The other side of the coin is that a free market does need to prevent fraud, but again the government seems only weakly interested in such things. People had been trying to blow open the Madoff scam for years, but for some reason the SEC didn't want to pay attention
Sure they lose their career, but they lose very little freedom. And lets face it, they were pulling in millions of dollars. 3 years in prison isn't much deterrent when the payout reaches millions of dollars.
What if they stashed the money away (It doesn't sound like they are paying it back). I'd LOVE to be fired and still be sitting on 500k-1million dollars.
Out of modpoints but really liked a post? 1BDkF6TtmmeZ3yqXbz9yhdYVqRYnwFoXDj
>>>So is the loss of career and freedom. Do you feel that's only getting off lightly? It's life-ruining, a terrible thing to inflict.
Not really. The Illinois Governor was impeached, but he's still sitting fat & happy thanks to the wealth accumulated. These judges will get off just as lightly. The only proper punishment for a politician who abused the trust of his employer (the People) is what happened to the French King circa 1790 and the Italian Dictator circa 1945. Death.
"I disapprove of what you say, but I will defend to the death your right to say it." - historian Evelyn Beatrice Hall
It's my understanding from some friends in the Scranton area that the judges are now open to civil lawsuits. So they have 5000 potential plaintiffs who can sue them for damages.
They also lose their state pensions, and I believe Pennsylvania has a law on the books preventing them from earning any profit from a book deal.

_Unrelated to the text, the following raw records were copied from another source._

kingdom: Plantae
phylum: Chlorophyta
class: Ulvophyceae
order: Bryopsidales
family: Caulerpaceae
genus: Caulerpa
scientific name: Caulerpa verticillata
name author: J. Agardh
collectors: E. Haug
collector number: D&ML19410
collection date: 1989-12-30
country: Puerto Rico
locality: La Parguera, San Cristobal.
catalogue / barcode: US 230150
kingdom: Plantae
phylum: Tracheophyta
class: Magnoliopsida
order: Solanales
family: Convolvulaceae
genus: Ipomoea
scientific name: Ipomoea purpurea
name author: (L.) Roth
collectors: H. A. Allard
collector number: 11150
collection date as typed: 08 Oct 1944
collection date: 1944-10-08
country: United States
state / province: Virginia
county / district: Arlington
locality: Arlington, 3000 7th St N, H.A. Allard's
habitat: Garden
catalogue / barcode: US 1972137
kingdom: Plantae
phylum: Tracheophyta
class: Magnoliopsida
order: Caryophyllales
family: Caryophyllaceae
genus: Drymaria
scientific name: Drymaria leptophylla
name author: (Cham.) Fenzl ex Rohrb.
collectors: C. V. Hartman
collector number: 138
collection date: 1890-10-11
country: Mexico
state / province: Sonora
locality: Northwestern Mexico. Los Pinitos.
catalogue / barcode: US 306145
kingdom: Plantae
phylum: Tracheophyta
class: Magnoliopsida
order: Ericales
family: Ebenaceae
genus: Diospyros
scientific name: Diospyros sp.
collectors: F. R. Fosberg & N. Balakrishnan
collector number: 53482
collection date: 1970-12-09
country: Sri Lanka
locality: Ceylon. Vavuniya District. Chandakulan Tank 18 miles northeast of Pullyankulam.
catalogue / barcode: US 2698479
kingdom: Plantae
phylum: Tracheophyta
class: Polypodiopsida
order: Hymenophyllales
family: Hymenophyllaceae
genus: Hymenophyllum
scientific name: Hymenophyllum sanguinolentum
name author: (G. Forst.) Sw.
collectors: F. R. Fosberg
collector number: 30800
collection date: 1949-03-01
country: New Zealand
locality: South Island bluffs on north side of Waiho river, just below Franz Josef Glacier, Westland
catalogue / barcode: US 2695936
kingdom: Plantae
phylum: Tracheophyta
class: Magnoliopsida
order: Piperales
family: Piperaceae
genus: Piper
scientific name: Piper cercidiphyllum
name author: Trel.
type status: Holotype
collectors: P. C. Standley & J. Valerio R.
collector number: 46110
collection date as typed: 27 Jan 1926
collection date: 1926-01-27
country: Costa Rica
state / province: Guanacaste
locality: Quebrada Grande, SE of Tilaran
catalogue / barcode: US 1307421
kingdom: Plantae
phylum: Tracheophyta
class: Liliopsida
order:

I hope they end up without a penny.
An idea I had:
The government pays the prison a fixed fee per prisoner, based on the crime committed. The prison is free to do with the prisoner as they wish, including releasing them whenever they want. However, if the prisoner commits another crime within some specified period, the prison has to pay a large penalty fee.
(all fees would be negotiated, or perhaps the prisons would specify them in their tender for the contract and the government would choose)
The idea is that prisons have a financial incentive to turn prisoners into useful members of society as quickly as they can.
Repton.
They say that only an experienced wizard can do the tengu shuffle.